P.S. In a comment to this post (scroll down to find it), a resident of Memphis who is also a director of Stand for Children wrote to disagree with Jim Horn’s description and with my reactions to it. This comment added the commission’s summary, linked below. I read it and did not see a justification for the large expansion of privately managed charter schools. If charter schools don’t get different results from public schools, as the preponderance of studies show, what’s the point of shifting over $200 million out of the public schools. Nor was it apparent from the commission summary why the public schools could not offer universal pre-K or the other initiatives here proposed. Then I noticed that the background work for the commission was prepared by the Boston Consulting Group, the same management consultants that recommended the privatization of 40% of Philadelphia’s public schools. I found that more worrisome than Jim Horn’s account. (Mitt Romney’s old firm, Bain, was a spin-off from the Boston Consulting Group.)

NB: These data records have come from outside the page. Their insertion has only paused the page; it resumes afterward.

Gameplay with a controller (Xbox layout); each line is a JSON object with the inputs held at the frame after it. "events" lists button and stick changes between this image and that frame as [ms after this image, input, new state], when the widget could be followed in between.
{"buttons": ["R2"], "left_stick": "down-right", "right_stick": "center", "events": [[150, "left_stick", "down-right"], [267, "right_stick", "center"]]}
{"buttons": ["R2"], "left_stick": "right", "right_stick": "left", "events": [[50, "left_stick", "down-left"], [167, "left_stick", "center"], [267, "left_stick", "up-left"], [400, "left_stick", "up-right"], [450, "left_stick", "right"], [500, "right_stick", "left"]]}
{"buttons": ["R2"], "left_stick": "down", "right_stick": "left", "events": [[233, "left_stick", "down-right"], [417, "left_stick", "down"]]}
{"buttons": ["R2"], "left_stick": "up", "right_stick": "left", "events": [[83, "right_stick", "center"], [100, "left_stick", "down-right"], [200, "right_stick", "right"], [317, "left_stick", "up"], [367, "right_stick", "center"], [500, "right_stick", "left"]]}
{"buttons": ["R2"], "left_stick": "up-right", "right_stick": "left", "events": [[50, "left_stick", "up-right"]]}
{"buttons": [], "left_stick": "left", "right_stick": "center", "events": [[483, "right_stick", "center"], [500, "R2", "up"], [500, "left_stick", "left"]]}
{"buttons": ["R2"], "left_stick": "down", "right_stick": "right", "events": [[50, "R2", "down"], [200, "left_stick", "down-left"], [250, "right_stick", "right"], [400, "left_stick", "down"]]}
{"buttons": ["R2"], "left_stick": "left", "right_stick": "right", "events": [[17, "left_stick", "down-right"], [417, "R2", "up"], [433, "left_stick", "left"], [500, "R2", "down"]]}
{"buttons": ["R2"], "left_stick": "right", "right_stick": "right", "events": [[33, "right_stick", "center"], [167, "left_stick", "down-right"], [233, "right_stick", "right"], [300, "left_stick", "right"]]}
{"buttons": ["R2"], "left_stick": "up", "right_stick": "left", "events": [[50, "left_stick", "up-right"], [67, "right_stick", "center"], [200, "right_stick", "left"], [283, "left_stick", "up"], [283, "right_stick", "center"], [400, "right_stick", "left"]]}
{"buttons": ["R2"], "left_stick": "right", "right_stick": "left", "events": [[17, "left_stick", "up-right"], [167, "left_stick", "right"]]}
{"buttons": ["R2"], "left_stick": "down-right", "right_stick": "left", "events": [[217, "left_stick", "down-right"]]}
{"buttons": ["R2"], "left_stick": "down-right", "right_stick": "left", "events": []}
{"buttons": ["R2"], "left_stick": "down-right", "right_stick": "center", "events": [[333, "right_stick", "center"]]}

One of the axioms of corporate reform in education is that experience doesn’t matter. Also, they say, degrees don’t matter. Certification doesn’t matter. Nothing matters except “performance” or “results,” and these are defined as the “measurables,” the test scores. If a teacher can get students to produce higher test scores, he or she is a good teacher. If they can do it year after year, they are “great” teachers.

Reformers say that you can’t know in advance who the great teachers are. You have to collect the test scores for three or four years, and then you know who they are, and you give them a bonus. You also know who the “bad” teachers are, and you fire them.

But is it true that experience doesn’t matter? The reformers’ claim that teachers reach their peak performance by their third or fourth year, and they never get any better.

This could be taken in different ways. It might mean that teachers hit their stride in the third or fourth year, and districts should hold on to those who have reached that level. It also might mean that districts should avoid TFA, because most of them will leave after two years, and never hit their stride.

But reformers think it means experience doesn’t count, because teachers don’t continue to improve after that magical third or fourth year.

Of course, this is based on economists’ analysis of test scores, not interaction with teachers or deep study and observation of teacher performance.

This teacher disagrees:

After 26 years, I am still tryng to perfect my craft and get better every day. Building my own classroom library of close to 1,700 YAL books takes years. Reading most of them, or at least the first in a series, and keeping up with the interests of 12 and 13 year olds is constant, time-consuming and ever changing. There is so much that can’t be measured by a Gates selected “researcher” who has no clue how to relate to, motivate and respect children.